■ GIVEN TASK:
Rewrite every line of the data below with "pose" swapped for "camera" wherever it occurs, keeping everything else the same.

■ LISTED RECORDS:

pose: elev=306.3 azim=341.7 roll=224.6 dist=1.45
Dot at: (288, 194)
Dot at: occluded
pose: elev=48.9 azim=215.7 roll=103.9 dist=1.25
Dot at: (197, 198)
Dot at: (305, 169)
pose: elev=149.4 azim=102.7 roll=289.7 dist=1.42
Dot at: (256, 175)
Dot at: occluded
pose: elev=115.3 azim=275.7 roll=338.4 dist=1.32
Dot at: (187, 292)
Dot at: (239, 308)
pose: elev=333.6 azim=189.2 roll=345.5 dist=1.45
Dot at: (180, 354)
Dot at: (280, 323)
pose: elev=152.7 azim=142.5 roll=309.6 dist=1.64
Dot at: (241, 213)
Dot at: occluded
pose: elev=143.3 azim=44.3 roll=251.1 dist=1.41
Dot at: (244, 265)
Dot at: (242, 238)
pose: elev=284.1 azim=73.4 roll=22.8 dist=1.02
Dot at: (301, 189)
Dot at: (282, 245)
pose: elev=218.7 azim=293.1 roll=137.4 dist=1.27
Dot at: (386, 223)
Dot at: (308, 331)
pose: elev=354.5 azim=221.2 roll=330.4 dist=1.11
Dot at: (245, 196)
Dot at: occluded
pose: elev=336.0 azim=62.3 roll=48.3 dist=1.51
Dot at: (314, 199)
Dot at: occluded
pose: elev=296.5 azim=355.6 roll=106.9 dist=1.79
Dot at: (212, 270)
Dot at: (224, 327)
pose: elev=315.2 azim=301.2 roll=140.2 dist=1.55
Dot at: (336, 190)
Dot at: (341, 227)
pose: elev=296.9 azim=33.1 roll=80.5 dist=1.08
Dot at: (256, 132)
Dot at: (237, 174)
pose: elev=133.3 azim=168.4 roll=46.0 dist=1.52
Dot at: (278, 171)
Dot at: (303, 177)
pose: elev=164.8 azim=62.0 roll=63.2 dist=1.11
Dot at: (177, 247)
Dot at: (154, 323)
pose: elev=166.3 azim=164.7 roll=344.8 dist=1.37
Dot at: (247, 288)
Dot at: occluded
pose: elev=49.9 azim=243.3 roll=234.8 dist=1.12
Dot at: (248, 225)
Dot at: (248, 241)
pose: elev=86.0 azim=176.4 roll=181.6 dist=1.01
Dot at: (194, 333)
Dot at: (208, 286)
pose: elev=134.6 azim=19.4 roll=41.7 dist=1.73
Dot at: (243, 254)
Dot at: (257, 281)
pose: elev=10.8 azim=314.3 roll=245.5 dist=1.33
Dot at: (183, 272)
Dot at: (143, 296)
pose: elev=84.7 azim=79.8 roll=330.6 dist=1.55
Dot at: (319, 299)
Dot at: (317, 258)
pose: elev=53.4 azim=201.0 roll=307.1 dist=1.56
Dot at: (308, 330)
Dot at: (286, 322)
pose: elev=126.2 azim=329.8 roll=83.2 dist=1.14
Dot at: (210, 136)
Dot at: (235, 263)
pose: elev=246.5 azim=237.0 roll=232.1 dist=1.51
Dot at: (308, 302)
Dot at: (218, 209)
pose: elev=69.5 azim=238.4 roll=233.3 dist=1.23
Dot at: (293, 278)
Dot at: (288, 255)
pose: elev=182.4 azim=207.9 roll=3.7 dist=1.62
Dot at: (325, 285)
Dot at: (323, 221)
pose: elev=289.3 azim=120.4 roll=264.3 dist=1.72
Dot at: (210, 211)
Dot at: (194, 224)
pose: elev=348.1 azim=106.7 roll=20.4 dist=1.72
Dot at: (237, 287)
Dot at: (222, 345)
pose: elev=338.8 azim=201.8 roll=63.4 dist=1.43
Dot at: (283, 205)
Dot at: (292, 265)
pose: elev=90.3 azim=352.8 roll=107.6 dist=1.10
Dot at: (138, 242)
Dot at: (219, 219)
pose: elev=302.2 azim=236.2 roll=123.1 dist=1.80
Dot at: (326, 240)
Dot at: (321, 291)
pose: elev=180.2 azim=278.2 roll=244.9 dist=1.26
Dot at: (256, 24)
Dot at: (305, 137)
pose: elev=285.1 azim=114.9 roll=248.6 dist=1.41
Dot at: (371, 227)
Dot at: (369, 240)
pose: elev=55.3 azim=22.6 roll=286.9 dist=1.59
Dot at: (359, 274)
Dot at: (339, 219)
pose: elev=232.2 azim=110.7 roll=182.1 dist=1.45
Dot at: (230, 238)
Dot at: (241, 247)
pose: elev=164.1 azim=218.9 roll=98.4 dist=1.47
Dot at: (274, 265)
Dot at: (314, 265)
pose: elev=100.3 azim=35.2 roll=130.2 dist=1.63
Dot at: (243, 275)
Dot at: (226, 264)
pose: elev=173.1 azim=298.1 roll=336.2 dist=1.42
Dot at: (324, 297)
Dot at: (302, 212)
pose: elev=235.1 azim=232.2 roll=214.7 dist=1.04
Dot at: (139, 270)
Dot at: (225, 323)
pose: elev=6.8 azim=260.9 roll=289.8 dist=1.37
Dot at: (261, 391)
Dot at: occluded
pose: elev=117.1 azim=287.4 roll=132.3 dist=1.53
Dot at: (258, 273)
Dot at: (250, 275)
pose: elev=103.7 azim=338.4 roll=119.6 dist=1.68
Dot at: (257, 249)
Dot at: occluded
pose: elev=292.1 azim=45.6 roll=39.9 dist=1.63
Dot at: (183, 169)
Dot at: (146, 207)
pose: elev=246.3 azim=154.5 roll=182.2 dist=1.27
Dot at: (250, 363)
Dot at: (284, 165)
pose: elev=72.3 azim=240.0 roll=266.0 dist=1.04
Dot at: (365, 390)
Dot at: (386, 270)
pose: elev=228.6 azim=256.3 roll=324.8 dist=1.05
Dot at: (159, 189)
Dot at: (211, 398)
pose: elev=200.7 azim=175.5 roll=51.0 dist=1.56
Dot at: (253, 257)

■ OUTPUT OF THE TASK:
camera: elev=306.3 azim=341.7 roll=224.6 dist=1.45
Dot at: (288, 194)
Dot at: occluded
camera: elev=48.9 azim=215.7 roll=103.9 dist=1.25
Dot at: (197, 198)
Dot at: (305, 169)
camera: elev=149.4 azim=102.7 roll=289.7 dist=1.42
Dot at: (256, 175)
Dot at: occluded
camera: elev=115.3 azim=275.7 roll=338.4 dist=1.32
Dot at: (187, 292)
Dot at: (239, 308)
camera: elev=333.6 azim=189.2 roll=345.5 dist=1.45
Dot at: (180, 354)
Dot at: (280, 323)
camera: elev=152.7 azim=142.5 roll=309.6 dist=1.64
Dot at: (241, 213)
Dot at: occluded
camera: elev=143.3 azim=44.3 roll=251.1 dist=1.41
Dot at: (244, 265)
Dot at: (242, 238)
camera: elev=284.1 azim=73.4 roll=22.8 dist=1.02
Dot at: (301, 189)
Dot at: (282, 245)
camera: elev=218.7 azim=293.1 roll=137.4 dist=1.27
Dot at: (386, 223)
Dot at: (308, 331)
camera: elev=354.5 azim=221.2 roll=330.4 dist=1.11
Dot at: (245, 196)
Dot at: occluded
camera: elev=336.0 azim=62.3 roll=48.3 dist=1.51
Dot at: (314, 199)
Dot at: occluded
camera: elev=296.5 azim=355.6 roll=106.9 dist=1.79
Dot at: (212, 270)
Dot at: (224, 327)
camera: elev=315.2 azim=301.2 roll=140.2 dist=1.55
Dot at: (336, 190)
Dot at: (341, 227)
camera: elev=296.9 azim=33.1 roll=80.5 dist=1.08
Dot at: (256, 132)
Dot at: (237, 174)
camera: elev=133.3 azim=168.4 roll=46.0 dist=1.52
Dot at: (278, 171)
Dot at: (303, 177)
camera: elev=164.8 azim=62.0 roll=63.2 dist=1.11
Dot at: (177, 247)
Dot at: (154, 323)
camera: elev=166.3 azim=164.7 roll=344.8 dist=1.37
Dot at: (247, 288)
Dot at: occluded
camera: elev=49.9 azim=243.3 roll=234.8 dist=1.12
Dot at: (248, 225)
Dot at: (248, 241)
camera: elev=86.0 azim=176.4 roll=181.6 dist=1.01
Dot at: (194, 333)
Dot at: (208, 286)
camera: elev=134.6 azim=19.4 roll=41.7 dist=1.73
Dot at: (243, 254)
Dot at: (257, 281)
camera: elev=10.8 azim=314.3 roll=245.5 dist=1.33
Dot at: (183, 272)
Dot at: (143, 296)
camera: elev=84.7 azim=79.8 roll=330.6 dist=1.55
Dot at: (319, 299)
Dot at: (317, 258)
camera: elev=53.4 azim=201.0 roll=307.1 dist=1.56
Dot at: (308, 330)
Dot at: (286, 322)
camera: elev=126.2 azim=329.8 roll=83.2 dist=1.14
Dot at: (210, 136)
Dot at: (235, 263)
camera: elev=246.5 azim=237.0 roll=232.1 dist=1.51
Dot at: (308, 302)
Dot at: (218, 209)
camera: elev=69.5 azim=238.4 roll=233.3 dist=1.23
Dot at: (293, 278)
Dot at: (288, 255)
camera: elev=182.4 azim=207.9 roll=3.7 dist=1.62
Dot at: (325, 285)
Dot at: (323, 221)
camera: elev=289.3 azim=120.4 roll=264.3 dist=1.72
Dot at: (210, 211)
Dot at: (194, 224)
camera: elev=348.1 azim=106.7 roll=20.4 dist=1.72
Dot at: (237, 287)
Dot at: (222, 345)
camera: elev=338.8 azim=201.8 roll=63.4 dist=1.43
Dot at: (283, 205)
Dot at: (292, 265)
camera: elev=90.3 azim=352.8 roll=107.6 dist=1.10
Dot at: (138, 242)
Dot at: (219, 219)
camera: elev=302.2 azim=236.2 roll=123.1 dist=1.80
Dot at: (326, 240)
Dot at: (321, 291)
camera: elev=180.2 azim=278.2 roll=244.9 dist=1.26
Dot at: (256, 24)
Dot at: (305, 137)
camera: elev=285.1 azim=114.9 roll=248.6 dist=1.41
Dot at: (371, 227)
Dot at: (369, 240)
camera: elev=55.3 azim=22.6 roll=286.9 dist=1.59
Dot at: (359, 274)
Dot at: (339, 219)
camera: elev=232.2 azim=110.7 roll=182.1 dist=1.45
Dot at: (230, 238)
Dot at: (241, 247)
camera: elev=164.1 azim=218.9 roll=98.4 dist=1.47
Dot at: (274, 265)
Dot at: (314, 265)
camera: elev=100.3 azim=35.2 roll=130.2 dist=1.63
Dot at: (243, 275)
Dot at: (226, 264)
camera: elev=173.1 azim=298.1 roll=336.2 dist=1.42
Dot at: (324, 297)
Dot at: (302, 212)
camera: elev=235.1 azim=232.2 roll=214.7 dist=1.04
Dot at: (139, 270)
Dot at: (225, 323)
camera: elev=6.8 azim=260.9 roll=289.8 dist=1.37
Dot at: (261, 391)
Dot at: occluded
camera: elev=117.1 azim=287.4 roll=132.3 dist=1.53
Dot at: (258, 273)
Dot at: (250, 275)
camera: elev=103.7 azim=338.4 roll=119.6 dist=1.68
Dot at: (257, 249)
Dot at: occluded
camera: elev=292.1 azim=45.6 roll=39.9 dist=1.63
Dot at: (183, 169)
Dot at: (146, 207)
camera: elev=246.3 azim=154.5 roll=182.2 dist=1.27
Dot at: (250, 363)
Dot at: (284, 165)
camera: elev=72.3 azim=240.0 roll=266.0 dist=1.04
Dot at: (365, 390)
Dot at: (386, 270)
camera: elev=228.6 azim=256.3 roll=324.8 dist=1.05
Dot at: (159, 189)
Dot at: (211, 398)
camera: elev=200.7 azim=175.5 roll=51.0 dist=1.56
Dot at: (253, 257)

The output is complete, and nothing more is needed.